Eye For Film >> Movies >> Ronin (1998) Film Review
If it wasn't for Robert De Niro, Ronin would go straight to video. With him, it goes straight down the drain. Essentially, a heist caper, with a League Of Gentlemen gang of hand-picked crooks, it is really an excuse to have a heck of a car chase through Paris, hopefully not too reminiscent of what happened the night the princess died.
The script is caked with clichés, including an ending stolen from Hitchcock's The Man Who Knew Too Much. It seems the Irish are running the show, with Dierdre (Natascha McElhone) in charge of the lads and Seamus (Jonathan Pryce) piffling about like a nanny who has lost her pram.

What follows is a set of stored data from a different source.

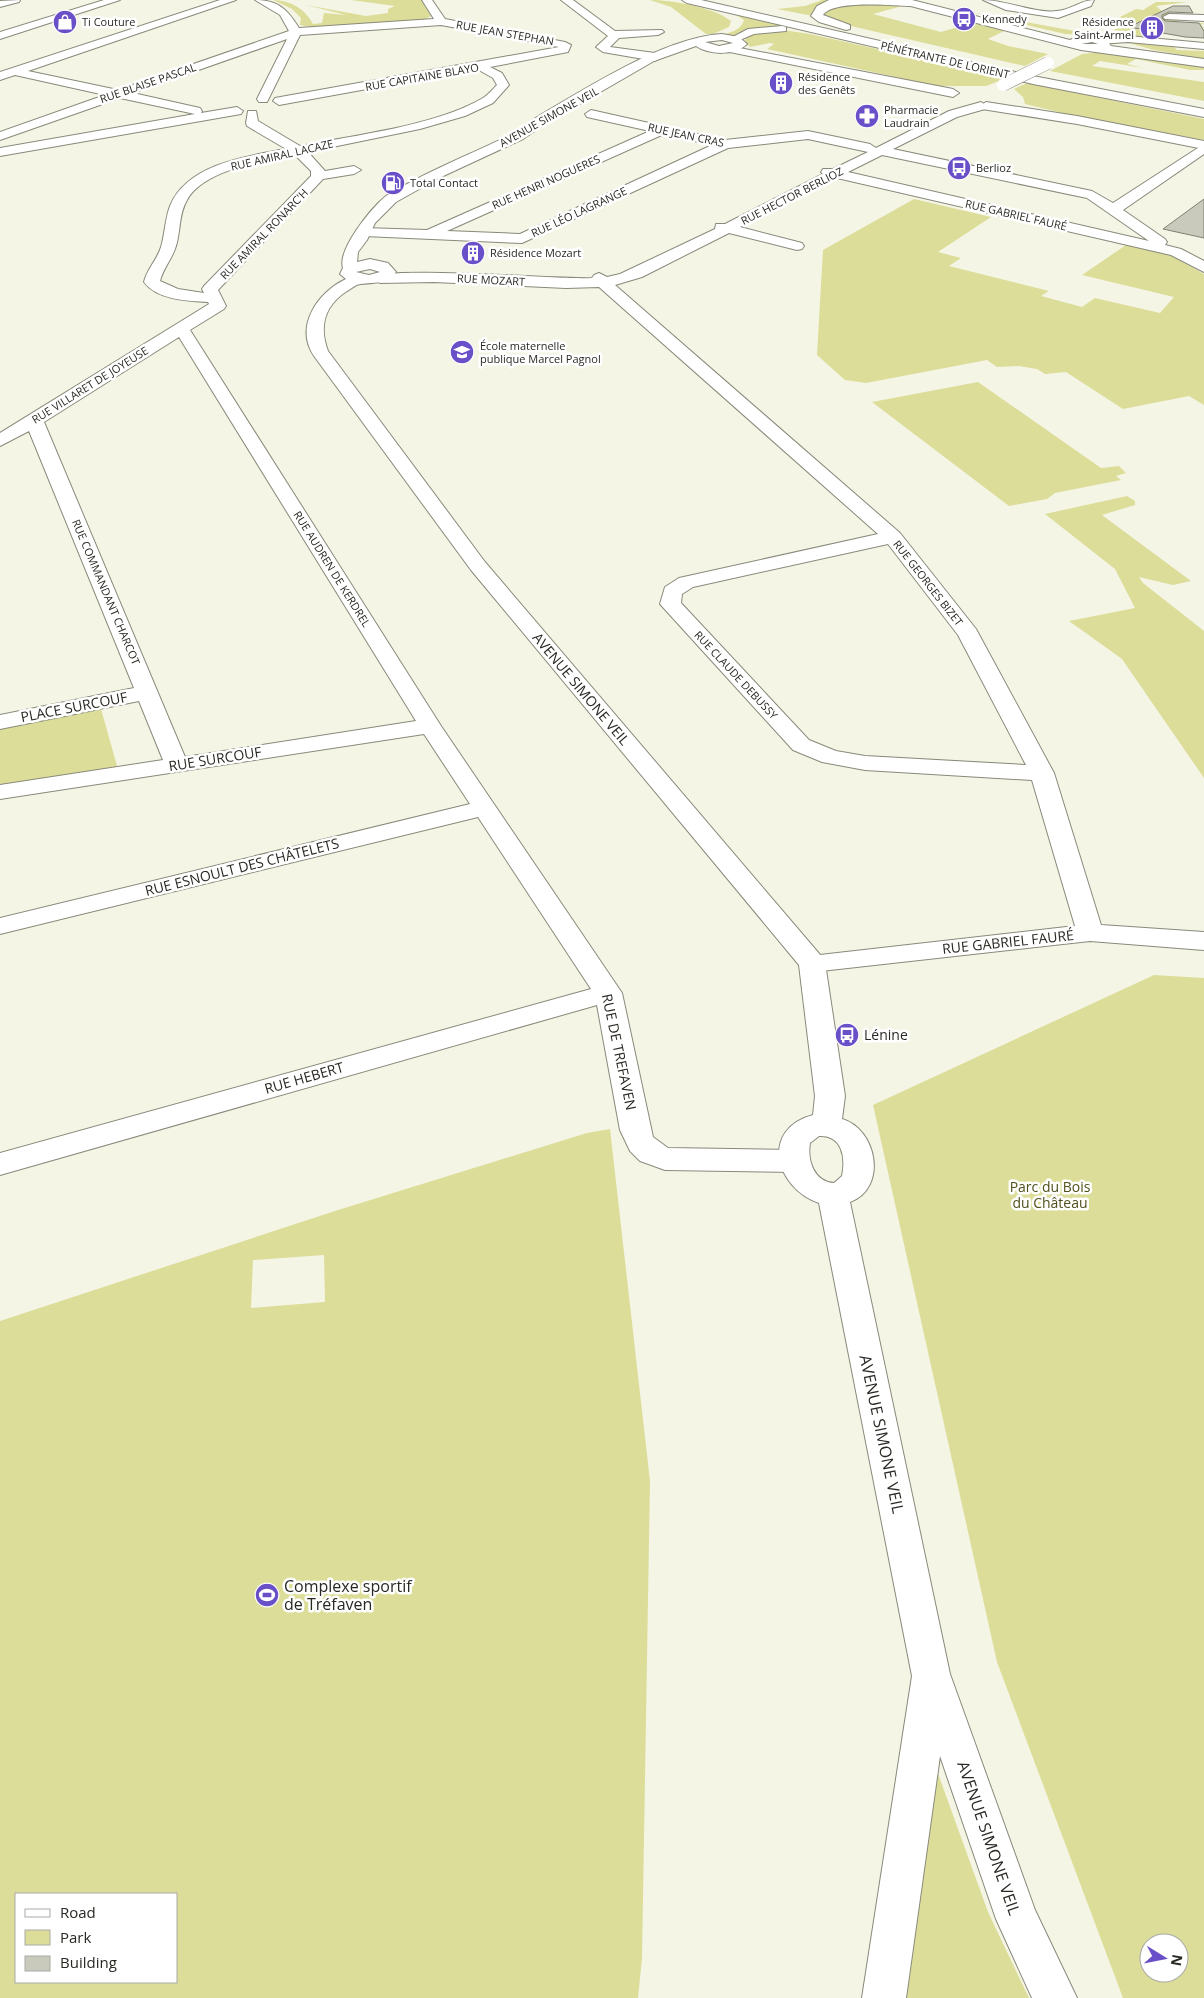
<svg xmlns="http://www.w3.org/2000/svg" width="1204" height="1998" viewBox="0 0 1204 1998" font-family="'Open Sans',sans-serif">
	<style>
		.green { fill: #dcdd99; fill-rule: evenodd }
		.building { fill: #c9cabb; stroke: #808173 }
		.lines { fill: none; stroke-linecap: round; stroke-linejoin: round }
		.minor-casing { stroke: #89897b; stroke-width: 2 }
		.tertiary-casing { stroke: #89897b; stroke-width: 2 }
		.secondary-casing { stroke: #89897b; stroke-width: 2 }
		.trunk-casing { stroke: #89897b; stroke-width: 2 }
		.minor { fill: #fff; fill-rule: evenodd }
		.tertiary { fill: #fff; fill-rule: evenodd }
		.secondary { fill: #fff; fill-rule: evenodd }
		.trunk { fill: #fff; fill-rule: evenodd }
		.tertiary-bridge-casing { stroke: #89897b; stroke-width: 13; stroke-linecap: butt }
		.tertiary-bridge { stroke: #fff; stroke-width: 12 }
		.labels { text-anchor: middle; stroke-width: 5; stroke-linejoin: round; paint-order: stroke }
		.far-poi-label { font-size: 11px; fill: #292924; stroke: #fff; text-anchor: start }
		.far-street-label { font-size: 11px; fill: #292924; stroke: #fff }
		.street-label { font-size: 14px; fill: #292924; stroke: #fff }
		.poi-label { font-size: 14px; fill: #292924; stroke: #fff; text-anchor: start }
		.park-label { font-size: 14px; fill: #51501d; stroke: #fff }
		.near-street-label { font-size: 16px; fill: #292924; stroke: #fff }
		.near-poi-label { font-size: 16px; fill: #292924; stroke: #fff; text-anchor: start }
	</style>
	<rect width="100%" height="100%" fill="#f5f5e6"/>
	<g class="green">
		<path d="M273,0c18,0 32,9 40,24l9,-1 2,-10 22,2 -40,-10 60,11 22,-3v-4l7,-3 -44,-6h71l9,16 -9,5 -102,8 -20,-4 1,-7 -9,-9z"/>
		<path d="M650,0c22,0 63,7 81,21l-2,6 -16,7h-7l-35,-27z"/>
		<polygon points="822,0 832,0 812,13 813,16 777,9 805,6"/>
		<polygon points="1156,2 1188,2 1156,6 1164,13 1170,12 1171,16 1165,16 1165,19 1177,19 1179,23 1204,23 1201,25 1204,28 1187,29 1204,29 1204,32 1138,22 1129,27 1140,30 1154,36 1144,39 1106,35 1119,27 1112,21 1136,9 1143,10"/>
		<polygon points="842,4 906,5 873,14 941,32 975,22 1006,30 988,39 1008,46 1048,54 1025,66 842,24 822,15 823,11"/>
		<polygon points="971,12 1086,33 1093,35 1065,34"/>
		<path d="M733,13l61,14 -34,1 -28,8 -9,-1c10,-4 18,-5 21,-15z"/>
		<polygon points="783,30 810,34 1007,78 986,86 940,86 904,81 905,79 767,49 774,44 770,43 750,47 745,42 746,37 754,33"/>
		<polygon points="1125,42 1174,47 1177,50 1204,51 1204,59 1154,50"/>
		<polygon points="1100,52 1204,67 1204,70 1190,70 1136,59 1127,64 1144,68 1100,61 1092,66 1204,82 1204,101 1050,71 1082,54"/>
		<polygon points="1027,83 1204,119 1204,140 1075,116 1025,104 1023,97 1014,89"/>
		<polygon points="914,199 991,217 938,252 961,258 949,266 1049,291 1041,296 1082,307 1095,298 1160,313 1174,297 1082,275 1126,245 1168,254 1204,274 1204,405 1189,396 1123,409 1066,372 1045,374 1037,369 1019,366 997,367 987,360 866,383 845,380 817,355 823,250"/>
		<polygon points="978,382 1101,468 1119,466 1126,473 1116,476 1121,480 1055,493 1047,499 1009,506 872,402"/>
		<polygon points="1127,496 1135,501 1135,505 1102,515 1191,581 1173,585 1139,577 1143,583 1204,631 1204,778 1122,659 1069,621 1135,608 1115,569 1045,514"/>
		<polygon points="99,702 119,773 0,792 0,722"/>
		<path d="M1154,975l50,3v1020h-81l-126,-336 -124,-557zM1149,1943h30v30h-30z"/>
		<path d="M610,1129l40,352 -8,477 -4,40h-638v-677l335,-110 252,-78zM324,1255l1,47 -74,6 2,-48zM16,1894h160v88h-160z"/>
		<polygon points="936,1768 988,1912 1029,1998 899,1998"/>
	</g>
	<g class="building">
		<polygon points="1173,6 1189,6 1193,13 1169,12 1162,15 1162,18 1165,21 1199,23 1204,31 1204,38 1185,37 1129,27"/>
		<polygon points="1204,199 1204,238 1163,229"/>
	</g>
	<g class="lines">
		<g class="minor-casing">
			<g id="minor">
				<polygon points="20,0 19,2 0,7 0,1"/>
				<path d="M220,0h16l-208,71 90,19 171,-59 -9,-16 -25,-15c23,0 32,9 44,28l135,-9 -12,-19h10l13,19 120,23 6,3 -3,7 -78,15 12,6 7,12 -16,18 -28,13 -45,13 -112,23 17,19 29,-5 7,4 -7,4 -31,5 -105,111 8,16 -2,3 -34,21 251,396 181,267 31,144 15,11 126,2 11,3 4,8 -4,8 -11,3 -129,-2 -25,-9 -10,-10 -10,-21 -23,-125 -597,170v-22l591,-164 -113,-172 -478,117v-16l470,-114 -46,-70 -424,65v-14l163,-25 -24,-59 -139,28v-14l134,-27 -105,-257 -29,15v-13l209,-129 -1,-2c-20,-1 -51,-2 -64,-20 3,-13 13,-22 17,-35 4,-13 4,-28 9,-41 17,-42 77,-50 116,-57l-39,-23 -1,-3 2,-12h8l2,10 42,25c55,-11 135,-20 183,-48 5,-3 10,-9 14,-13l-4,-7 -16,-9 -198,36 -6,-4 2,-3 284,-51 -118,-22 -141,10 -33,67h-8l-2,-3 30,-60 -154,54 67,15 2,3 -1,2 36,-6 6,4 -2,3 -241,42v-8l195,-34 -75,-16 -120,42v-8l105,-37 -90,-20 -15,5v-8zM295,155l16,16v5l-107,110 -2,3 2,4 -26,-4 -18,-8c3,-12 11,-21 15,-32 6,-16 3,-34 12,-49 17,-31 77,-39 108,-45zM179,337l237,384 -231,36 -141,-335z"/>
				<polygon points="561,0 573,0 615,31 662,30 664,32 658,35 619,38 610,47 655,53 661,57 655,61 603,52 596,47 608,36"/>
				<path d="M983,0c22,0 54,14 74,11 14,-1 24,-11 37,-11l-3,6 -33,12 -52,-8z"/>
				<polygon points="1169,14 1204,15 1204,21 1165,19 1163,17"/>
				<polygon points="1128,36 1204,43 1204,49 1128,42 1099,44 1093,41 1099,38"/>
				<path d="M981,102l6,4 -2,3 -28,8 -64,32 199,42 21,12 91,-59v10l-81,56 42,29 2,3 -2,3 16,4 23,12v11l-33,-17 -334,-77 -97,49 62,16 2,3 -2,3 -5,1 -68,-17 -87,44 -27,8 285,248 76,96 78,144 47,152 103,7v18l-114,-9 -278,31 -10,-3 -3,-6 3,-6 273,-31 -43,-146 -167,-10 -43,-8 -29,-12 -133,-146 5,-17 14,-9 199,-44 -279,-247 -33,1 -132,-6 -54,1 -8,-5c10,-13 191,2 220,0l2,-3 5,-2 8,4 13,-3 95,-45 1,-5h9l98,-50 -2,-2 2,-3h10l35,-17 -60,-13 -80,9 -206,95 -158,-7 -7,-4 7,-4 63,2 223,-99 -63,-14 -2,-3 6,-4 134,30 83,-9 62,13 6,4 73,-37zM664,134l48,11 -192,89 -73,-3zM882,155l205,43 62,43 -301,-69zM888,544l70,91 68,130 -161,-9 -29,-5 -27,-11 -128,-137 1,-9 11,-7z"/>
			</g>
		</g>
		<g class="tertiary-casing">
			<g id="tertiary">
				<path d="M894,0h18l158,40c12,-6 26,-6 37,0l4,6 93,13v8l-123,-17 -186,-48zM1092,42l6,2h-17z"/>
				<polygon points="724,45 953,89 959,93 953,97 720,50 718,48"/>
				<polygon points="986,102 1077,116 1204,141 1204,149 1077,124 982,109 980,106"/>
			</g>
		</g>
		<g class="secondary-casing">
			<g id="secondary">
				<polygon points="104,0 120,0 0,39 0,32"/>
				<path d="M722,34l17,3 8,7c-12,12 -38,11 -51,2l-42,15 -109,63 -22,15 -84,39 -43,24 -21,21 -8,17 -9,12 -1,10 13,-3 18,4 8,9c-10,13 -22,10 -35,12 -5,0 -10,5 -14,7 -23,15 -28,36 -19,60l157,211 337,395 3,6 20,133 -3,23c35,10 46,69 8,83l100,472 85,236 42,88h-45l-36,-79 -56,-163 -34,242h-44l50,-322 -93,-473c-44,-15 -59,-74 -6,-88l2,-19 -16,-131 -328,-395 -157,-214c-20,-30 4,-64 32,-77l-6,-5 3,-6c-6,-18 28,-60 43,-72 7,-5 15,-9 23,-13 33,-18 69,-32 103,-49 9,-5 16,-11 25,-17 50,-29 128,-80 185,-83zM722,40l11,3 -14,3 -14,-4zM370,269l10,3 -11,3 -13,-3zM819,1136c23,-1 27,21 23,40l-8,7c-20,-1 -27,-23 -24,-40z"/>
			</g>
		</g>
		<g class="trunk-casing">
			<g id="trunk">
				<polygon points="682,0 701,0 1033,76 1204,109 1204,117 1033,84 687,3"/>
				<path d="M829,0h82l4,3 -5,3c-18,-1 -78,-6 -87,9l27,10v4l-4,1 -27,-8 -8,-6 6,-10z"/>
				<polygon points="782,26 786,27 786,31 754,34 735,42 729,39 748,29"/>
			</g>
		</g>
		<use href="#minor" class="minor"/>
		<use href="#tertiary" class="tertiary"/>
		<use href="#secondary" class="secondary"/>
		<use href="#trunk" class="trunk"/>
		<g class="tertiary-bridge-casing">
			<polyline id="tertiary-bridge" points="1003,85 1048,63"/>
		</g>
		<use href="#tertiary-bridge" class="tertiary-bridge"/>
	</g>
	<defs>
		<g id="bus-disc" transform="scale(1.25)"><circle r="9.5" fill="#694fc8" stroke="#fff"/><path d="M-5-6H5V4H4V6H2V4H-2V6H-4V4H-5ZM-3.5-4V0h7V-4ZM-3.5 1.2v1.5H-2V1.2ZM2 1.2v1.5H3.5V1.2Z" fill="#fff"/></g>
		<g id="shop-disc" transform="scale(1.25)"><circle r="9.5" fill="#694fc8" stroke="#fff"/><path d="M-5-2.5h2.3a2.7 3.5 0 0 1 5.4 0H5L5.5 6h-11ZM-1.5-2.5h3a1.5 2.3 0 0 0-3 0Z" fill="#fff"/></g>
		<g id="building-disc" transform="scale(1.25)"><circle r="9.5" fill="#694fc8" stroke="#fff"/><path d="M-4-6H4V6H1V3H-1V6H-4ZM-2.5-4.3h1.7v1.8h-1.7ZM.8-4.3h1.7v1.8H.8ZM-2.5-1h1.7V.8h-1.7ZM.8-1h1.7V.8H.8Z" fill="#fff"/></g>
		<g id="pharmacy-disc" transform="scale(1.25)"><circle r="9.5" fill="#694fc8" stroke="#fff"/><path d="M-2-6h4v4h4v4h-4v4h-4v-4h-4v-4h4Z" fill="#fff"/></g>
		<g id="fuel-disc" transform="scale(1.25)"><circle r="9.5" fill="#694fc8" stroke="#fff"/><path d="M-5.5-6h7V0h2V4h1.3V-2.5L3-4.5l.8-.8L6-3V5H2.5V1h-1V6h-7ZM-4.2-4.7v3.2H.2V-4.7Z" fill="#fff"/></g>
		<g id="school-disc" transform="scale(1.25)"><circle r="9.5" fill="#694fc8" stroke="#fff"/><path d="M0-5L7-2L0 1L-7-2ZM-4 1L0 2.5L4 1V4Q0 6-4 4Z" fill="#fff"/></g>
		<g id="stadium-disc" transform="scale(1.25)"><circle r="9.5" fill="#694fc8" stroke="#fff"/><path d="M0-5a6.5 5 0 1 0 0 10a6.5 5 0 1 0 0-10ZM-3.5-1.8h7v3.6h-7Z" fill="#fff"/></g>
	</defs>
	<g fill-rule="evenodd">
		<use href="#bus-disc" x="964" y="19"/>
		<use href="#shop-disc" x="65" y="22"/>
		<use href="#building-disc" x="1152" y="28"/>
		<use href="#building-disc" x="781" y="83"/>
		<use href="#pharmacy-disc" x="867" y="116"/>
		<use href="#bus-disc" x="959" y="168"/>
		<use href="#fuel-disc" x="393" y="183"/>
		<use href="#building-disc" x="473" y="253"/>
		<use href="#school-disc" x="462" y="352"/>
		<use href="#bus-disc" x="847" y="1035"/>
		<use href="#stadium-disc" x="267" y="1595"/>
	</g>
	<g class="labels">
		<g class="far-poi-label">
			<text x="982" y="23">Kennedy</text>
			<text x="82" y="26">Ti Couture</text>
			<text x="1134" y="26" text-anchor="end">Résidence<tspan x="1134" dy="13">Saint-Armel</tspan></text>
			<text x="798" y="81">Résidence<tspan x="798" dy="13">des Genêts</tspan></text>
			<text x="884" y="114">Pharmacie<tspan x="884" dy="13">Laudrain</tspan></text>
			<text x="976" y="172">Berlioz</text>
			<text x="410" y="187">Total Contact</text>
			<text x="490" y="257">Résidence Mozart</text>
			<text x="480" y="350">École maternelle<tspan x="480" dy="13">publique Marcel Pagnol</tspan></text>
		</g>
		<g class="far-street-label">
			<text transform="translate(505 33) rotate(10)" y="4">RUE JEAN STEPHAN</text>
			<text transform="translate(945 60) rotate(13)" y="4">PÉNÉTRANTE DE LORIENT</text>
			<text transform="translate(422 77) rotate(-10)" y="4">RUE CAPITAINE BLAYO</text>
			<text transform="translate(148 83) rotate(-19)" y="4">RUE BLAISE PASCAL</text>
			<text transform="translate(549 117) rotate(-29)" y="4">AVENUE SIMONE VEIL</text>
			<text transform="translate(686 135) rotate(12)" y="4">RUE JEAN CRAS</text>
			<text transform="translate(282 155) rotate(-13)" y="4">RUE AMIRAL LACAZE</text>
			<text transform="translate(546 182) rotate(-24)" y="4">RUE HENRI NOGUERES</text>
			<text transform="translate(792 196) rotate(-27)" y="4">RUE HECTOR BERLIOZ</text>
			<text transform="translate(579 212) rotate(-25)" y="4">RUE LÉO LAGRANGE</text>
			<text transform="translate(1016 215) rotate(13)" y="4">RUE GABRIEL FAURÉ</text>
			<text transform="translate(264 234) rotate(-46)" y="4">RUE AMIRAL RONARC'H</text>
			<text transform="translate(491 280) rotate(3)" y="4">RUE MOZART</text>
			<text transform="translate(90 385) rotate(-32)" y="4">RUE VILLARET DE JOYEUSE</text>
			<text transform="translate(332 569) rotate(58)" y="4">RUE AUDREN DE KERDREL</text>
			<text transform="translate(928 583) rotate(52)" y="4">RUE GEORGES BIZET</text>
			<text transform="translate(106 592) rotate(67)" y="4">RUE COMMANDANT CHARCOT</text>
			<text transform="translate(736 675) rotate(47)" y="4">RUE CLAUDE DEBUSSY</text>
		</g>
		<g class="street-label">
			<text transform="translate(581 689) rotate(50)" y="5">AVENUE SIMONE VEIL</text>
			<text transform="translate(74 707) rotate(-11)" y="5">PLACE SURCOUF</text>
			<text transform="translate(215 759) rotate(-9)" y="5">RUE SURCOUF</text>
			<text transform="translate(242 867) rotate(-14)" y="5">RUE ESNOULT DES CHÂTELETS</text>
			<text transform="translate(1008 942) rotate(-6)" y="5">RUE GABRIEL FAURÉ</text>
			<text transform="translate(619 1052) rotate(78)" y="5">RUE DE TREFAVEN</text>
			<text transform="translate(304 1078) rotate(-16)" y="5">RUE HEBERT</text>
		</g>
		<g class="poi-label">
			<text x="864" y="1040">Lénine</text>
		</g>
		<g class="park-label">
			<text x="1050" y="1192">Parc du Bois<tspan x="1050" dy="16">du Château</tspan></text>
		</g>
		<g class="near-street-label">
			<text transform="translate(882 1434) rotate(78)" y="6">AVENUE SIMONE VEIL</text>
			<text transform="translate(989 1838) rotate(71)" y="6">AVENUE SIMONE VEIL</text>
		</g>
		<g class="near-poi-label">
			<text x="284" y="1592">Complexe sportif<tspan x="284" dy="18">de Tréfaven</tspan></text>
		</g>
	</g>
	<rect x="15" y="1893" width="162" height="90" fill="#ffffff" stroke="#a9a9a7"/>
	<rect x="25" y="1909" width="25" height="8" fill="#ffffff" stroke="#a9a9a7"/>
	<text x="60" y="1918" font-size="15" fill="#292924">Road</text>
	<rect x="25" y="1930" width="25" height="15" fill="#dcdd99" stroke="#a9a9a7"/>
	<text x="60" y="1943" font-size="15" fill="#292924">Park</text>
	<rect x="25" y="1956" width="25" height="15" fill="#c9cabb" stroke="#a9a9a7"/>
	<text x="60" y="1968" font-size="15" fill="#292924">Building</text>
	<g transform="translate(1164 1958) rotate(100)"><circle r="24" fill="#ffffff" stroke="#a9a9a7"/>
	<path d="M0-4L9 19L0 12L-9 19Z" fill="#694fc8"/>
	<text y="-8" font-size="14" font-weight="bold" text-anchor="middle" fill="#292924">N</text>
	</g>
</svg>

De Niro, Jean Reno, Sean Bean, Stellan (Breaking The Waves) Skarsgård and another bloke whose name escapes me have been brought to France to meet the lissome Dierdre.
She explains the job by not explaining it and discusses rates of pay, as if they didn't know already. They have to ambush a car (or cars) and retrieve an aluminium case. They aren't told what's in the case, or how many men are riding shotgun. The Oirish, it seems, are fully incompetent and yet these so-called experts (we never know the extent of their expertise) go along with it. "No questions, no answers," the narrator mumbles. "That's the business we're in." Oh, right!
The plot isn't worth the breath of a thought. Faced with B-picture cardboard, the actors make their stand. De Niro plays a renegade ex-CIA operative with deep conviction (he can't do otherwise). Reno has been typecast by Hollywood. He doesn't need to speak. McElhone has been asked to be a tree. She's good at it.